• _Task brief_: Retype the listing in full. Change nothing.

────

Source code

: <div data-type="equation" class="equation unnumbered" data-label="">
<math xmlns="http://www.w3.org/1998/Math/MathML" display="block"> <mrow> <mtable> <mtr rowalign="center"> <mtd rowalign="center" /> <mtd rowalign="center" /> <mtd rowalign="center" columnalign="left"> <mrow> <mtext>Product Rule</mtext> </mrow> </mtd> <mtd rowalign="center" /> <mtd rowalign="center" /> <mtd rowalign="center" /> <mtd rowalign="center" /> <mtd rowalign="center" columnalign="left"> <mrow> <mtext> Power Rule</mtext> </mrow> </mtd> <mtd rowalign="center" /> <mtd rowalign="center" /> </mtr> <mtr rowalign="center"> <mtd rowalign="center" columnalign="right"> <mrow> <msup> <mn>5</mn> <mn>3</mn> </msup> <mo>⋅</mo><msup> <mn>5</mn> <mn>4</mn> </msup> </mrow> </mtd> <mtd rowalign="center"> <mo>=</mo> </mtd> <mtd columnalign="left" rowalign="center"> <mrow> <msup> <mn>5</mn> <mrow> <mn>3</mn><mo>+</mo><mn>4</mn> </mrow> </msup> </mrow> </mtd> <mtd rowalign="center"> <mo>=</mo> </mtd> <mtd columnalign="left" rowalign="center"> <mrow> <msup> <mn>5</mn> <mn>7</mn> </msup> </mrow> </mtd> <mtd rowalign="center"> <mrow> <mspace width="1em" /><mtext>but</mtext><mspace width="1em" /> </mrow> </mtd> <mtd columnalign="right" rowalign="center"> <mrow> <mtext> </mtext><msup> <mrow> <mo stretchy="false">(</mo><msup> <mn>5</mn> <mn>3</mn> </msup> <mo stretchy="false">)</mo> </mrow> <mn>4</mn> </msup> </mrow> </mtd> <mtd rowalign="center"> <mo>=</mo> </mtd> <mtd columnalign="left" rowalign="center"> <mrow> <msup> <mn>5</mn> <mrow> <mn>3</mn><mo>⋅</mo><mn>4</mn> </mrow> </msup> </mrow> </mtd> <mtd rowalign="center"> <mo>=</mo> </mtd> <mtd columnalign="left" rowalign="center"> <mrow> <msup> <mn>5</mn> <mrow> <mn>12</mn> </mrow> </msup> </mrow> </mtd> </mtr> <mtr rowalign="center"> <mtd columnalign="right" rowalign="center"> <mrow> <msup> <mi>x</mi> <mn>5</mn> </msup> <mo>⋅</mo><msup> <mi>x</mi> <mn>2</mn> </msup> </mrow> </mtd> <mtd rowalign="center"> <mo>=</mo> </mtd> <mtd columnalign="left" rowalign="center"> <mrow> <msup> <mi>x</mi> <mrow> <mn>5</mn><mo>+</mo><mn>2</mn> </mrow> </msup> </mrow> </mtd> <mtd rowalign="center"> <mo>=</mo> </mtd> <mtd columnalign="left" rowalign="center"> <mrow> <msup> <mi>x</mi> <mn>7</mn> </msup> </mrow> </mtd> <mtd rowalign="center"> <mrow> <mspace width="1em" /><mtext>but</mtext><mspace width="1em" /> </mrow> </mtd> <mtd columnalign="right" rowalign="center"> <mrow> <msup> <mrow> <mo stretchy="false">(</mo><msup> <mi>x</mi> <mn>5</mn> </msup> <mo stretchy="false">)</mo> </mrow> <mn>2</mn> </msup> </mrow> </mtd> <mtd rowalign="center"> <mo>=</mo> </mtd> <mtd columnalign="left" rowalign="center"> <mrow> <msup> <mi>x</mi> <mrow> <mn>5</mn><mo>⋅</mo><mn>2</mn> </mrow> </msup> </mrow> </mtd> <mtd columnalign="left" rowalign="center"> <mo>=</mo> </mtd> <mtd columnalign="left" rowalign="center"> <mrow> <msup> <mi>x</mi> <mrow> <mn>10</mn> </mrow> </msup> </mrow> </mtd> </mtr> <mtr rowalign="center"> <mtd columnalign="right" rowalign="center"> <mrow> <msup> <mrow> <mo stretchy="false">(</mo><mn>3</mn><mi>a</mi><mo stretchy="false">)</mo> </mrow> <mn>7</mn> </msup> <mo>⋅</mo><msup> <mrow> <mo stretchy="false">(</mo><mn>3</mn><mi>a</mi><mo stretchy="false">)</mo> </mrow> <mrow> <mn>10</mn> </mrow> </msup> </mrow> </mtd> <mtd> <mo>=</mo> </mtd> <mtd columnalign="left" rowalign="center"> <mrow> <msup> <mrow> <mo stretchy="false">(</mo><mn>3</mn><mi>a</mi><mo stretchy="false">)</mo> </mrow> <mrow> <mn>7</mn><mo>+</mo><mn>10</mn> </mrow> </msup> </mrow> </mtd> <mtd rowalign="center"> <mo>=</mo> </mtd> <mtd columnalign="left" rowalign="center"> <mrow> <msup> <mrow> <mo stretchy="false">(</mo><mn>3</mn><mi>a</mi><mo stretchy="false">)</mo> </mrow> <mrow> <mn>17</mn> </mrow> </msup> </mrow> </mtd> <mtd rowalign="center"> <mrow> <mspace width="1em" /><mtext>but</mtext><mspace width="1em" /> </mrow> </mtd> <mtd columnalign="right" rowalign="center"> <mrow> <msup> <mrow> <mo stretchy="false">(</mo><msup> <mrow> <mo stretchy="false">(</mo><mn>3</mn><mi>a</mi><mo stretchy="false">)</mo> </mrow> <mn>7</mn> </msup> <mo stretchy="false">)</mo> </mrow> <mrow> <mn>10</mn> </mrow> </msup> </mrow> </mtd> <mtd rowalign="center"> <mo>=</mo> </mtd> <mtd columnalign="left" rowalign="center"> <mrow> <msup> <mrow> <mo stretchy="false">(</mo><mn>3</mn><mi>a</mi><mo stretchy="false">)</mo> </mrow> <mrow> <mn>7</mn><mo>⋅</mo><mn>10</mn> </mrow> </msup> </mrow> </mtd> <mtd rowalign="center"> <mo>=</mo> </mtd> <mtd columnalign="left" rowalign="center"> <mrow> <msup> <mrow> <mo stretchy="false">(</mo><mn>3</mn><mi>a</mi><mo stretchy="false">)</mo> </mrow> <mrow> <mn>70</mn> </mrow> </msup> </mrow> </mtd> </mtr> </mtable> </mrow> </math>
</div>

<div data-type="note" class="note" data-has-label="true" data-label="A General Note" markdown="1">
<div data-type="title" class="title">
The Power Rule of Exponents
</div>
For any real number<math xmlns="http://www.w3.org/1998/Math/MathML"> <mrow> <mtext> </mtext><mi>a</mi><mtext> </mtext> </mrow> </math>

────

• _Answer_:
Source code

: <div data-type="equation" class="equation unnumbered" data-label="">
<math xmlns="http://www.w3.org/1998/Math/MathML" display="block"> <mrow> <mtable> <mtr rowalign="center"> <mtd rowalign="center" /> <mtd rowalign="center" /> <mtd rowalign="center" columnalign="left"> <mrow> <mtext>Product Rule</mtext> </mrow> </mtd> <mtd rowalign="center" /> <mtd rowalign="center" /> <mtd rowalign="center" /> <mtd rowalign="center" /> <mtd rowalign="center" columnalign="left"> <mrow> <mtext> Power Rule</mtext> </mrow> </mtd> <mtd rowalign="center" /> <mtd rowalign="center" /> </mtr> <mtr rowalign="center"> <mtd rowalign="center" columnalign="right"> <mrow> <msup> <mn>5</mn> <mn>3</mn> </msup> <mo>⋅</mo><msup> <mn>5</mn> <mn>4</mn> </msup> </mrow> </mtd> <mtd rowalign="center"> <mo>=</mo> </mtd> <mtd columnalign="left" rowalign="center"> <mrow> <msup> <mn>5</mn> <mrow> <mn>3</mn><mo>+</mo><mn>4</mn> </mrow> </msup> </mrow> </mtd> <mtd rowalign="center"> <mo>=</mo> </mtd> <mtd columnalign="left" rowalign="center"> <mrow> <msup> <mn>5</mn> <mn>7</mn> </msup> </mrow> </mtd> <mtd rowalign="center"> <mrow> <mspace width="1em" /><mtext>but</mtext><mspace width="1em" /> </mrow> </mtd> <mtd columnalign="right" rowalign="center"> <mrow> <mtext> </mtext><msup> <mrow> <mo stretchy="false">(</mo><msup> <mn>5</mn> <mn>3</mn> </msup> <mo stretchy="false">)</mo> </mrow> <mn>4</mn> </msup> </mrow> </mtd> <mtd rowalign="center"> <mo>=</mo> </mtd> <mtd columnalign="left" rowalign="center"> <mrow> <msup> <mn>5</mn> <mrow> <mn>3</mn><mo>⋅</mo><mn>4</mn> </mrow> </msup> </mrow> </mtd> <mtd rowalign="center"> <mo>=</mo> </mtd> <mtd columnalign="left" rowalign="center"> <mrow> <msup> <mn>5</mn> <mrow> <mn>12</mn> </mrow> </msup> </mrow> </mtd> </mtr> <mtr rowalign="center"> <mtd columnalign="right" rowalign="center"> <mrow> <msup> <mi>x</mi> <mn>5</mn> </msup> <mo>⋅</mo><msup> <mi>x</mi> <mn>2</mn> </msup> </mrow> </mtd> <mtd rowalign="center"> <mo>=</mo> </mtd> <mtd columnalign="left" rowalign="center"> <mrow> <msup> <mi>x</mi> <mrow> <mn>5</mn><mo>+</mo><mn>2</mn> </mrow> </msup> </mrow> </mtd> <mtd rowalign="center"> <mo>=</mo> </mtd> <mtd columnalign="left" rowalign="center"> <mrow> <msup> <mi>x</mi> <mn>7</mn> </msup> </mrow> </mtd> <mtd rowalign="center"> <mrow> <mspace width="1em" /><mtext>but</mtext><mspace width="1em" /> </mrow> </mtd> <mtd columnalign="right" rowalign="center"> <mrow> <msup> <mrow> <mo stretchy="false">(</mo><msup> <mi>x</mi> <mn>5</mn> </msup> <mo stretchy="false">)</mo> </mrow> <mn>2</mn> </msup> </mrow> </mtd> <mtd rowalign="center"> <mo>=</mo> </mtd> <mtd columnalign="left" rowalign="center"> <mrow> <msup> <mi>x</mi> <mrow> <mn>5</mn><mo>⋅</mo><mn>2</mn> </mrow> </msup> </mrow> </mtd> <mtd columnalign="left" rowalign="center"> <mo>=</mo> </mtd> <mtd columnalign="left" rowalign="center"> <mrow> <msup> <mi>x</mi> <mrow> <mn>10</mn> </mrow> </msup> </mrow> </mtd> </mtr> <mtr rowalign="center"> <mtd columnalign="right" rowalign="center"> <mrow> <msup> <mrow> <mo stretchy="false">(</mo><mn>3</mn><mi>a</mi><mo stretchy="false">)</mo> </mrow> <mn>7</mn> </msup> <mo>⋅</mo><msup> <mrow> <mo stretchy="false">(</mo><mn>3</mn><mi>a</mi><mo stretchy="false">)</mo> </mrow> <mrow> <mn>10</mn> </mrow> </msup> </mrow> </mtd> <mtd> <mo>=</mo> </mtd> <mtd columnalign="left" rowalign="center"> <mrow> <msup> <mrow> <mo stretchy="false">(</mo><mn>3</mn><mi>a</mi><mo stretchy="false">)</mo> </mrow> <mrow> <mn>7</mn><mo>+</mo><mn>10</mn> </mrow> </msup> </mrow> </mtd> <mtd rowalign="center"> <mo>=</mo> </mtd> <mtd columnalign="left" rowalign="center"> <mrow> <msup> <mrow> <mo stretchy="false">(</mo><mn>3</mn><mi>a</mi><mo stretchy="false">)</mo> </mrow> <mrow> <mn>17</mn> </mrow> </msup> </mrow> </mtd> <mtd rowalign="center"> <mrow> <mspace width="1em" /><mtext>but</mtext><mspace width="1em" /> </mrow> </mtd> <mtd columnalign="right" rowalign="center"> <mrow> <msup> <mrow> <mo stretchy="false">(</mo><msup> <mrow> <mo stretchy="false">(</mo><mn>3</mn><mi>a</mi><mo stretchy="false">)</mo> </mrow> <mn>7</mn> </msup> <mo stretchy="false">)</mo> </mrow> <mrow> <mn>10</mn> </mrow> </msup> </mrow> </mtd> <mtd rowalign="center"> <mo>=</mo> </mtd> <mtd columnalign="left" rowalign="center"> <mrow> <msup> <mrow> <mo stretchy="false">(</mo><mn>3</mn><mi>a</mi><mo stretchy="false">)</mo> </mrow> <mrow> <mn>7</mn><mo>⋅</mo><mn>10</mn> </mrow> </msup> </mrow> </mtd> <mtd rowalign="center"> <mo>=</mo> </mtd> <mtd columnalign="left" rowalign="center"> <mrow> <msup> <mrow> <mo stretchy="false">(</mo><mn>3</mn><mi>a</mi><mo stretchy="false">)</mo> </mrow> <mrow> <mn>70</mn> </mrow> </msup> </mrow> </mtd> </mtr> </mtable> </mrow> </math>
</div>

<div data-type="note" class="note" data-has-label="true" data-label="A General Note" markdown="1">
<div data-type="title" class="title">
The Power Rule of Exponents
</div>
For any real number<math xmlns="http://www.w3.org/1998/Math/MathML"> <mrow> <mtext> </mtext><mi>a</mi><mtext> </mtext> </mrow> </math>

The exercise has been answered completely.